Today, my Creative Every Day project will be to change this memo board. (click to enlarge)It has been this way for the better part of two or three years with only a few things changed or rearranged, and many things just added over something else. I stopped looking at it for the most part, even though it is right over my computer desk area.
Later, maybe I'll get around to the design boards which suffer from the same neglect.
I've spent a good bit of time thinking about the Creative Every Day Challenge.
First, I love the freedom from restrictions, the broad interpretation of creativity, the idea that the challenge allows such freedom of expression. I can sew, embroider, doodle in my journal, pursue my Renaissance Mind self- challenge, try a ballet class, try a new recipe...Creativity has become, in a few short days, less about what I produce and more about an appreciation of opportunities. It is a way of looking and a way of thinking...
Second, I am inspired, amused, dazzled, and uplifted by the creativity I've seen on various blogs.
Third, I don't feel pressured, but empowered and stimulated. The challenge makes me examine some of the different aspects and expressions of creativity and to appreciate areas in my own life that can be considered creative (by my own personal lights).
In a way, the challenge is to become aware of things we may not have noticed and to look for different, even small ways to express creativity.
I'm grateful for this epiphany because it is making my life more interesting, more fun. Two words that I'm associating with "creative" -- "imaginative" and "fertile."

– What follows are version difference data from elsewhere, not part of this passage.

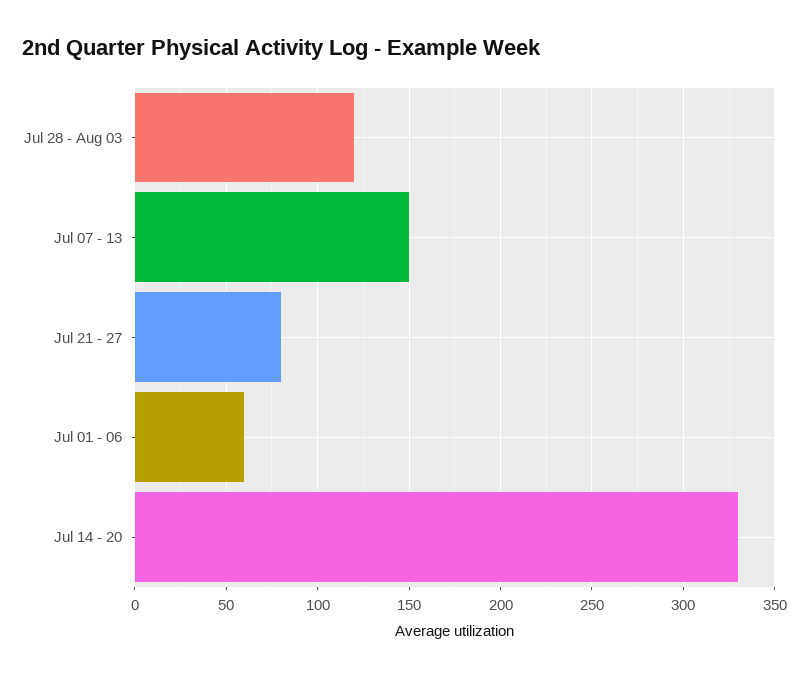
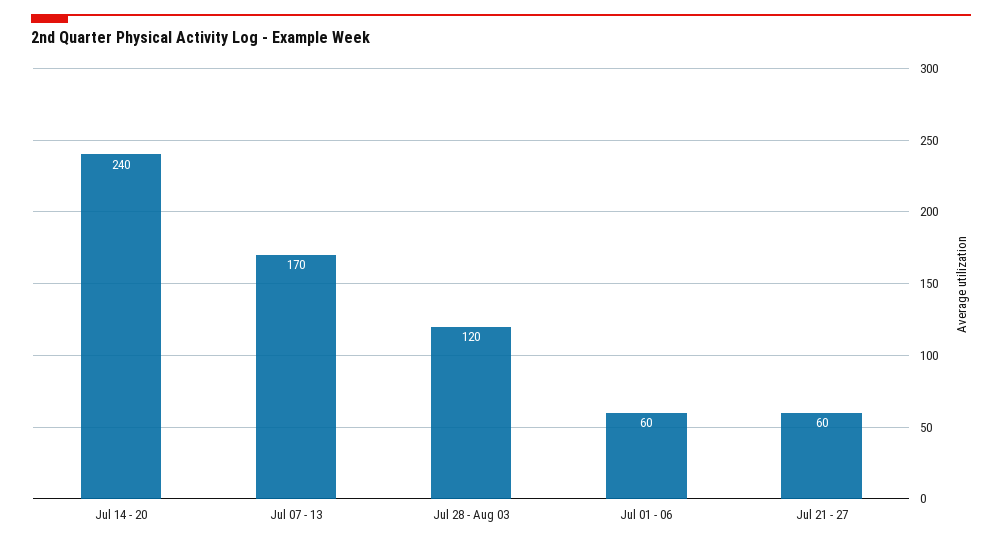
  {
    "Jul 28 - Aug 03": 120,
-   "Jul 07 - 13": 150,
+   "Jul 07 - 13": 170,
-   "Jul 21 - 27": 80,
+   "Jul 21 - 27": 60,
    "Jul 01 - 06": 60,
-   "Jul 14 - 20": 330
+   "Jul 14 - 20": 240
  }

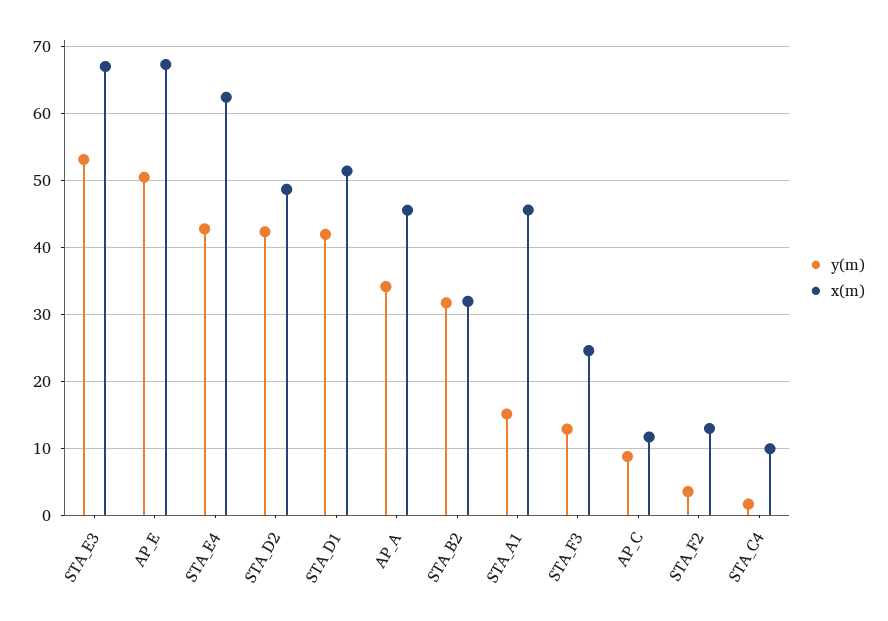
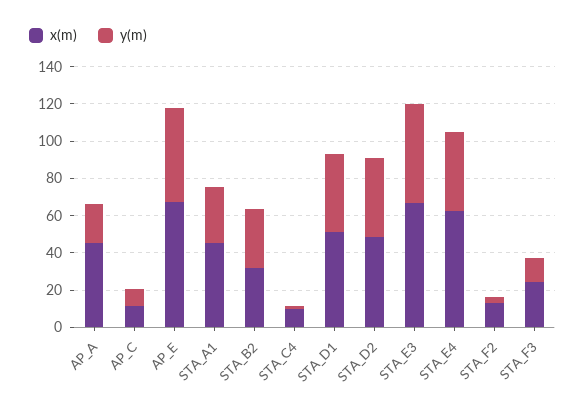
  {
    "y(m)": {
      "STA_E3": 53,
      "AP_E": 50,
      "STA_E4": 43,
      "STA_D2": 42,
      "STA_D1": 42,
-     "AP_A": 34,
+     "AP_A": 20,
      "STA_B2": 32,
-     "STA_A1": 15,
+     "STA_A1": 30,
      "STA_F3": 13,
      "AP_C": 9,
      "STA_F2": 4,
      "STA_C4": 2
    },
    "x(m)": {
      "STA_E3": 67,
      "AP_E": 67,
      "STA_E4": 62,
      "STA_D2": 49,
      "STA_D1": 51,
      "AP_A": 46,
      "STA_B2": 32,
      "STA_A1": 46,
      "STA_F3": 25,
      "AP_C": 12,
      "STA_F2": 13,
      "STA_C4": 10
    }
  }

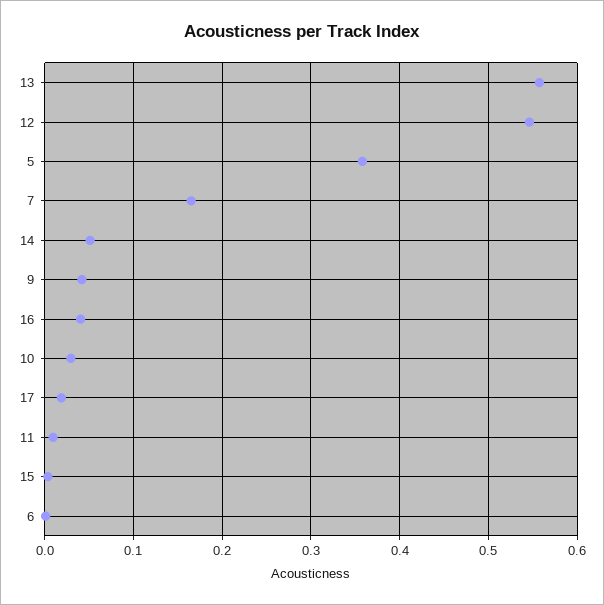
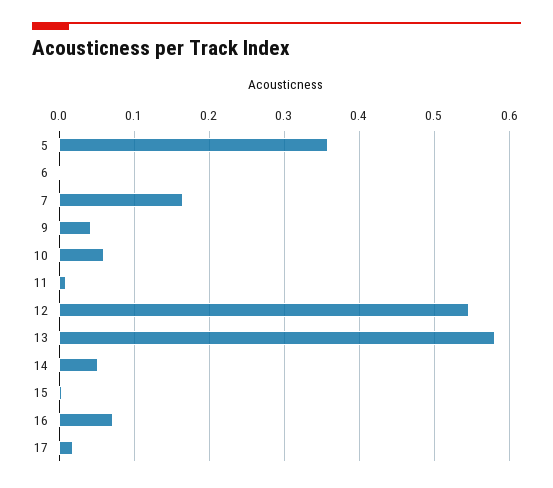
  {
-   "13": 0.56,
+   "13": 0.58,
    "12": 0.55,
    "5": 0.36,
    "7": 0.17,
    "14": 0.05,
    "9": 0.04,
-   "16": 0.04,
+   "16": 0.07,
-   "10": 0.03,
+   "10": 0.06,
    "17": 0.02,
    "11": 0.01,
    "15": 0,
    "6": 0
  }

On a slightly different note, I'm often surprised about the importance and impact of semantics. It happens over and over, and I should not be surprised, but I frequently am. Especially in the interpretation or connotation of a particular word.
For example, discipline or self-discipline as opposed to commitment. I have great difficulty with self-discipline, but when I make a commitment (and I usually give commitments serious thought), the emotional impact on my psyche is much more positive.

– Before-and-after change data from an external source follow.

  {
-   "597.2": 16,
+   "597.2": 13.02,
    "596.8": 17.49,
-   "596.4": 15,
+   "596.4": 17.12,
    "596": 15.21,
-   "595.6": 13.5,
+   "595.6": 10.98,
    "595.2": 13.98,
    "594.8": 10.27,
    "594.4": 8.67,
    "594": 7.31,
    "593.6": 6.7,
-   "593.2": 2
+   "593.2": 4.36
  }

Sometimes, my husband (or daughter or friend) makes a statement with which I initially disagree, only to discover within moments that my objection is to the connotation of one word. That connotation can change an idea completely for me, so I must be careful of quick judgment.
Another example-- the other day Kim used the word ritual instead of habit. Creating rituals seems so much more desirable than changing habits!
Spending a certain amount of time committed to developing new rituals appeals to me; disciplining myself to change bad habits makes me look for excuses. The first statement seems creative, the second restrictive.
The concept behind each set of words may be the same, but my response is not.
Jan. 6- A Year of Living Your Yoga: Trust yourself first.